There is something liberating about a “date” when, from the outset, both know that there can be no future.

Second grade.  True confessions.  I made out with Susan in our classroom cloakroom.  Not exactly a “date”, to be sure, and perhaps the result of a dare.  But it happened.  Before witnesses.  Remember “Clue”?  J’accuse: Tom in the cloakroom with chapped lips.  Two take-aways: (a) turns out girls don’t have cooties, and (b) this mushy stuff is not at all bad.  Oh, and I still can picture Susan vividly.

Same year, a bit later. Melba.  Now this probably constituted a date, objectively, but I don’t remember that we saw it that way.  A movie.  A Saturday afternoon matinee, of course, but, then, we were, what? Seven years old? “The Ten Commandments”.  How’s that for a date movie? And we saw it all the way through, except for rest room and concession stand breaks (it was, of course, a very, very long movie.)  I don’t remember any cloakroom-like activity, though.

Now what was going on in 1956 that might explain this early start?  I really have no idea, but I do remember that it was that year that the city started fluoridating the water supply.  And, perhaps, fluoridating leads to all sorts of dating.

Dating in my teenage years was complicated by the fact that I attended an all-male boarding school.  I went home for school vacations and summers, of course, but as a consequence of being absent for the school year my public school circle of friends faded into the background.  Fortunately, there were a number of us private school kids, male and female, in the same situation so we hung out together.  No dating, really, just good companionship.  And a bit more.  We were hormonal teenagers, after all.

“Dating”, as such, was essentially non-existent during the school year.  Our school collaborated with neighboring girls’ schools for a handful of dances each year.  These were stilted affairs – really group blind dates – made all the more so because the live music for these events usually was provided by our school’s Dance Band, of which I was a four-year member and leader my Senior year.  The Dance Band was modeled on the swing bands of the ‘40’s – think Glenn Miller and Tommy Dorsey – and we played largely the music popular in their heydays.  Now playing that kind of music was terrific but it was entirely out of place in the ‘60’s.  But no matter.  We just played slow stuff so that couples could, well, you know.

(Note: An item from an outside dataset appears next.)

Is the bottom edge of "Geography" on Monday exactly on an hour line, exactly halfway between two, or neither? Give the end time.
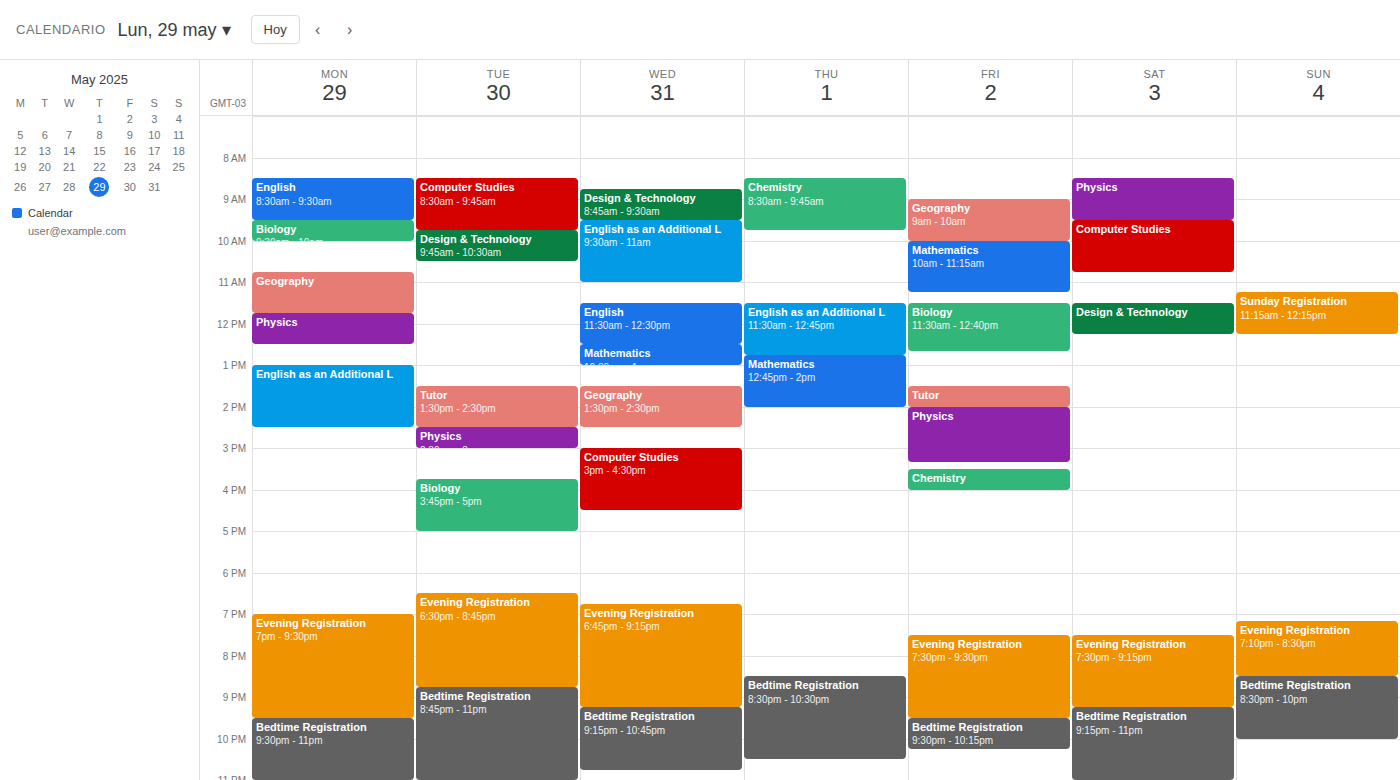
11:45 AM -- neither: three quarters of the way from the 11 AM line to the 12 PM line.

Fortunately, I did have an opportunity to participate occasionally, and one such dance was memorable. The protocol was that our school would send a list of attendees to the girls’ school, and the girls would pick their “dates”.  With no prior knowledge of these match-ups, we arrived on campus and were escorted to an area to await summoning for the “big reveal” – the introduction to our date for the evening.  On this occasion as I walked toward my destiny an attractive youngish faculty member leaned in and whispered to me, “You’re in for a big surprise.”  Now, that’s not necessarily the most encouraging of sentiments under the circumstances and I wondered just what I was in for.  But she was right: “Zoe” was a delightful exchange student from Britain.  There is something liberating about a “date” when, from the outset, both know that there can be no future.  We were free to simply enjoy one another’s company, and we did. I don’t remember her face now, but, then, we were two ships passing in the night.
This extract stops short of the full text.